青木氏によると、生身の人間ではないため撮影のスケジュールを調整しやすく、対応できない「NG」は少ないという。CGのため表現の幅も広い。「不祥事やスキャンダルを起こすリスクがない」こともメリットの一つに挙げる。
一方、AIタレントに家族構成や職業などを設定しても、生身の人間が背負う人生や苦労などの重さには勝てず、「感情移入しにくい」。

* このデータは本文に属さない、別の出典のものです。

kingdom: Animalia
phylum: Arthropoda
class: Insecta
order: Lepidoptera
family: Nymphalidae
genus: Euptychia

このため、企業全体のイメージを担う大型の広告には使いにくいとみる。
伊藤園の担当者は、「AIタレントに注目が集まりすぎ、肝心の商品の訴求力が薄れてしまうのではないか」といった懸念も口にした。
また、実在の人物に似せないように努めても、広告を見る消費者は主観で判断するため、「似ている」という批判が巻き起こるリスクをゼロにはできない。さらに、学習することで精度を上げていく生成AIの仕組み上、どうしても学習先の著作権を侵害する可能性もはらむ。
青木氏は「世界的にAIの規制が検討されているが、AIタレントを使った広告の分野でも、類似率のような客観的な基準を設けるなどルール作りが必要だ」と指摘した。